How to Spot Bad Survey Respondents
16 Jun 2022

How to Spot Bad Survey Respondents

Surveys can help researchers with many aspects of understanding a given market and answering important questions such as:

  • How have trends changed?
  • What does a brand’s target audience look like? 
  • What’s the best way to segment a market?
  • Which segments are the most important to target?
  • What are potential areas for market expansion?

Because of the weight that surveys hold on informing business recommendations, it is so important that the survey responses are accurate. As this type of research is used to represent a specific population, a large number of respondents are needed to complete the survey.  Most of the time respondents are incentivized to participate in the study.  While in a perfect world every respondent is truthful, sometimes people are more focused on receiving an incentive than answering the survey truthfully.  A few bad seeds also have created survey bots, which is a way for one person to collect multiple incentives quite quickly. 

So how can you prevent bad or fake respondents from getting into your survey?  There are several methods to help make your survey as accurate as possible. 

Tips for Catching People Mindlessly Speeding Through Surveys 

How Long it Takes Respondents to Answer a Question

The simplest way to tell if a person is speeding through the questions and not taking the time to read them is by looking at how long it takes them to complete the survey. After the researchers have determined a normal time to go through the questions, they can weed out the respondents who took an absurdly short time to answer. For example, respondents who take less than a second to answer each question are red flags. 

Straight Lines and Patterns

Often, respondents rushing through the survey will fill out the same answer to every question. For example, if it is a grid-style question where respondents are asked to indicate, through a scale, how likely they are to do something or agree with a statement, they may choose neutral for all responses. The phrase Straight Lines gets its name because, for a grid, the shaded-in responses will form to create an image of a straight line column going down the page. On the other hand, instead of a straight line, respondents filling out the survey in a patterned format may also indicate that the questions aren’t being fully read. These responses may look like Christmas trees or triangles.

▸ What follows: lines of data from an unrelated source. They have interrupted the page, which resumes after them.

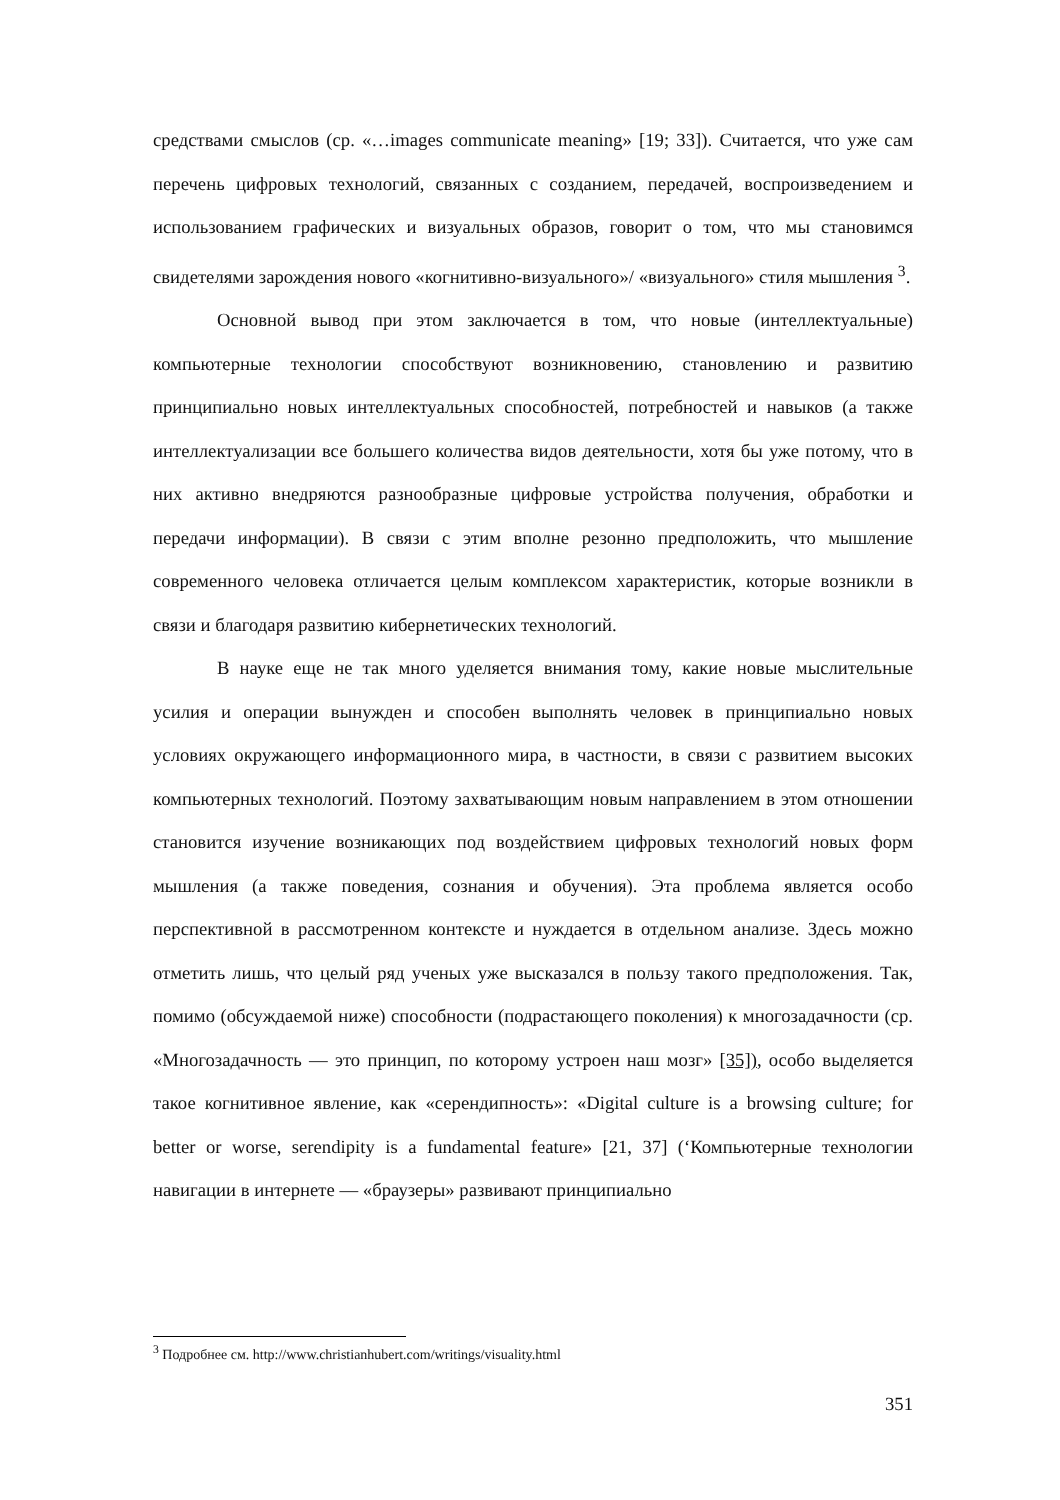средствами смыслов (ср. «…images communicate meaning» [19; 33]). Считается, что уже сам перечень цифровых технологий, связанных с созданием, передачей, воспроизведением и использованием графических и визуальных образов, говорит о том, что мы становимся свидетелями зарождения нового «когнитивно-визуального»/ «визуального» стиля мышления <sup>3</sup>.
Основной вывод при этом заключается в том, что новые (интеллектуальные) компьютерные технологии способствуют возникновению, становлению и развитию принципиально новых интеллектуальных способностей, потребностей и навыков (а также интеллектуализации все большего количества видов деятельности, хотя бы уже потому, что в них активно внедряются разнообразные цифровые устройства получения, обработки и передачи информации). В связи с этим вполне резонно предположить, что мышление современного человека отличается целым комплексом характеристик, которые возникли в связи и благодаря развитию кибернетических технологий.
В науке еще не так много уделяется внимания тому, какие новые мыслительные усилия и операции вынужден и способен выполнять человек в принципиально новых условиях окружающего информационного мира, в частности, в связи с развитием высоких компьютерных технологий. Поэтому захватывающим новым направлением в этом отношении становится изучение возникающих под воздействием цифровых технологий новых форм мышления (а также поведения, сознания и обучения). Эта проблема является особо перспективной в рассмотренном контексте и нуждается в отдельном анализе. Здесь можно отметить лишь, что целый ряд ученых уже высказался в пользу такого предположения. Так, помимо (обсуждаемой ниже) способности (подрастающего поколения) к многозадачности (ср. «Многозадачность — это принцип, по которому устроен наш мозг» [35]), особо выделяется такое когнитивное явление, как «серендипность»: «Digital culture is a browsing culture; for better or worse, serendipity is a fundamental feature» [21, 37] (‘Компьютерные технологии навигации в интернете — «браузеры» развивают принципиально
<sup>3</sup> Подробнее см. http://www.christianhubert.com/writings/visuality.html
351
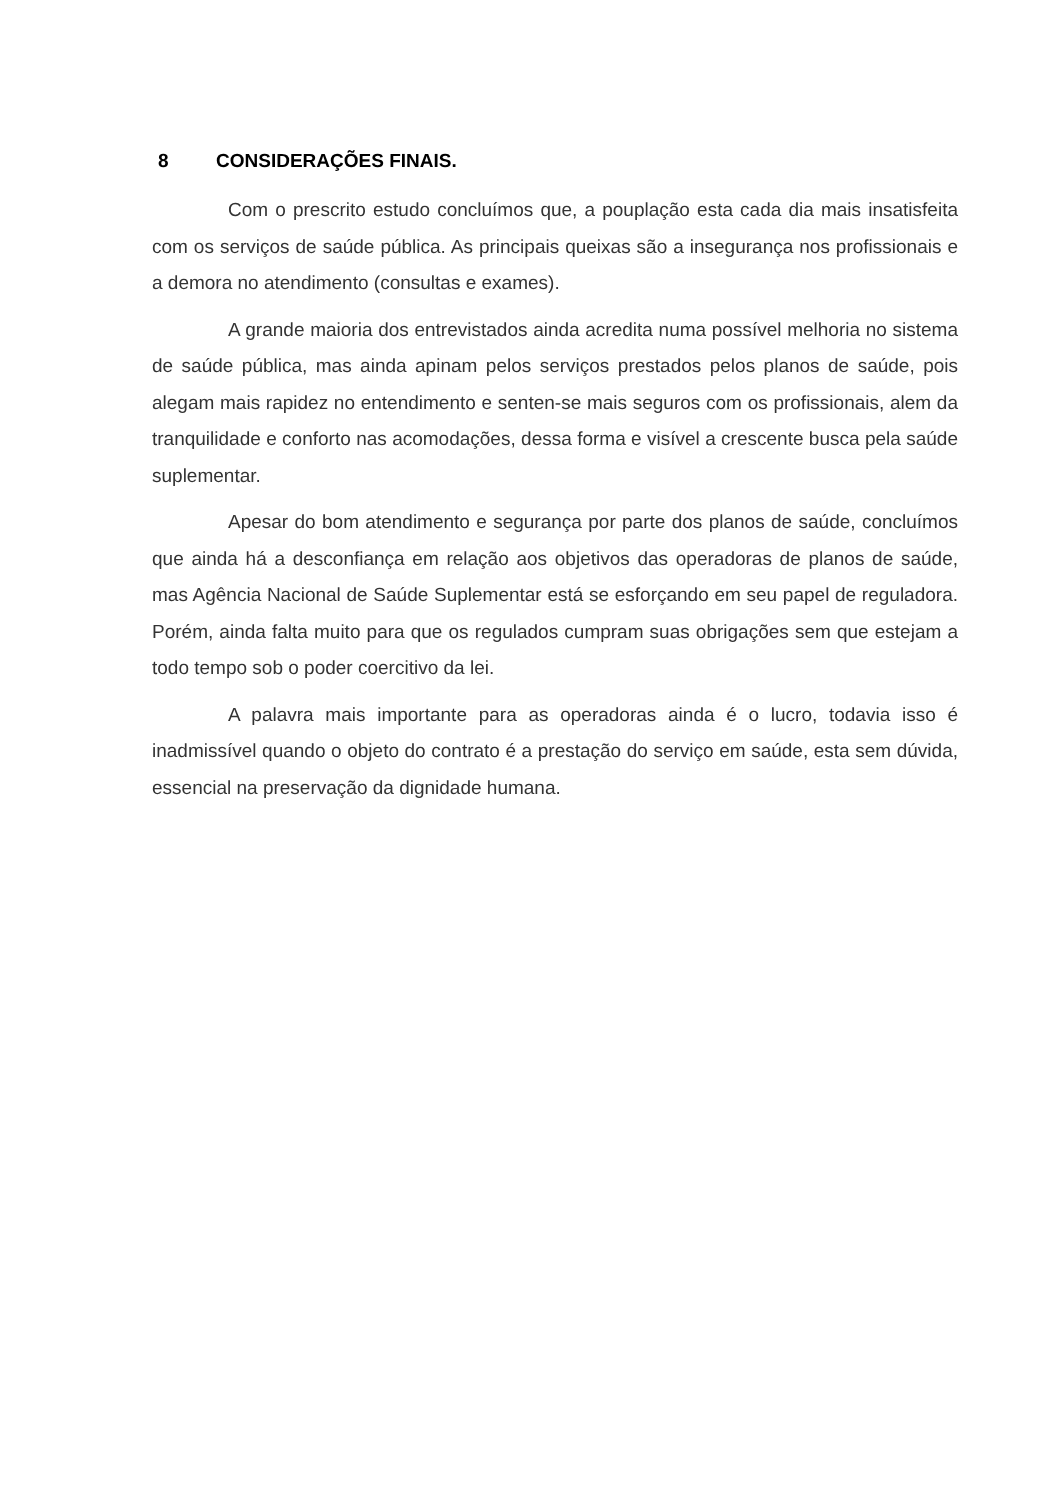8 CONSIDERAÇÕES FINAIS.
Com o prescrito estudo concluímos que, a pouplação esta cada dia mais insatisfeita com os serviços de saúde pública. As principais queixas são a insegurança nos profissionais e a demora no atendimento (consultas e exames).
A grande maioria dos entrevistados ainda acredita numa possível melhoria no sistema de saúde pública, mas ainda apinam pelos serviços prestados pelos planos de saúde, pois alegam mais rapidez no entendimento e senten-se mais seguros com os profissionais, alem da tranquilidade e conforto nas acomodações, dessa forma e visível a crescente busca pela saúde suplementar.
Apesar do bom atendimento e segurança por parte dos planos de saúde, concluímos que ainda há a desconfiança em relação aos objetivos das operadoras de planos de saúde, mas Agência Nacional de Saúde Suplementar está se esforçando em seu papel de reguladora. Porém, ainda falta muito para que os regulados cumpram suas obrigações sem que estejam a todo tempo sob o poder coercitivo da lei.
A palavra mais importante para as operadoras ainda é o lucro, todavia isso é inadmissível quando o objeto do contrato é a prestação do serviço em saúde, esta sem dúvida, essencial na preservação da dignidade humana.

Selecting All Possible Responses

Sometimes survey questions will ask respondents to select all the answer choices that apply. For example, a question might ask what the respondent has purchased in the past month. Possible choices could include fifteen choices such as a house, car, watch, and groceries. If the respondent chooses all of the possible choices, which appears highly unrealistic, this may indicate that they are not spending enough time going through the survey.

Tips for Catching Respondents that Answer Surveys Illogically or Incorrectly

ReCaptcha In Surveys

This is the feature that is added to prevent bots from entering the survey in the first place. It is an interface that determines if the user is human based on cursor movements and clicks. Think of when you’re asked to confirm “I’m not a robot” and then to choose all the pictures that include a specific object, such as a stop sign or a certain color car.

Opposite Answers

Respondents that answer survey questions that directly contradict something they have previously recorded are important to look out for. For example, if a respondent records that they are vegan at the start of the survey and then subsequently answers a question indicating that they eat meat often, that is a red flag. 

Red Herrings

Researchers often throw in unrelated questions or answers to surveys to ensure that the respondent is paying attention. For example, surveys might include a trick question, where the statement will say, “Pick Neutral to show that you are paying attention”. It also might be a simple arithmetic question such as, “what is three plus four”. A third example is including ridiculous examples for answer choices. A question could ask about what the respondent has done in the past month and give an improbable choice such as “winning $1 million from the lottery”. All of these questions or answer choices are used to weed out participants who aren’t paying good enough attention or are zoning out. 

Tips for Open-Ended Questions in Surveys

Nonsense Open-Ended Questions

When surveys ask open-ended questions like, “Why are you optimistic about the future” and the answer is something that doesn’t make sense or is just a series of randomly generated letters or words, it is most likely a bot. Even if it isn’t a computer-generated response, respondents who answer nonsensically should be deleted regardless because they aren’t taking the survey seriously. 

Duplicate Responses

When responses to open-ended questions are generic and seem repetitive among different respondents, they are probably bots. Especially when the answers don’t exactly fit the question, such as the answer “I am optimistic” to the question above, “Why are you optimistic about the future”. Additionally, instead of hand-sorting through the responses, many companies will use IP address blockers to prevent a single device from submitting the survey more than once. 

Conclusion

It is important to review and “clean” the data after receiving all of the survey responses to ensure that the conclusions are as accurate as possible. Also, it is worth mentioning that if the survey response meets one of the criteria mentioned above, it isn’t necessarily grounds for an instant deletion of the response. It is important to go back and check through the whole survey to determine holistically if the respondent is suspicious.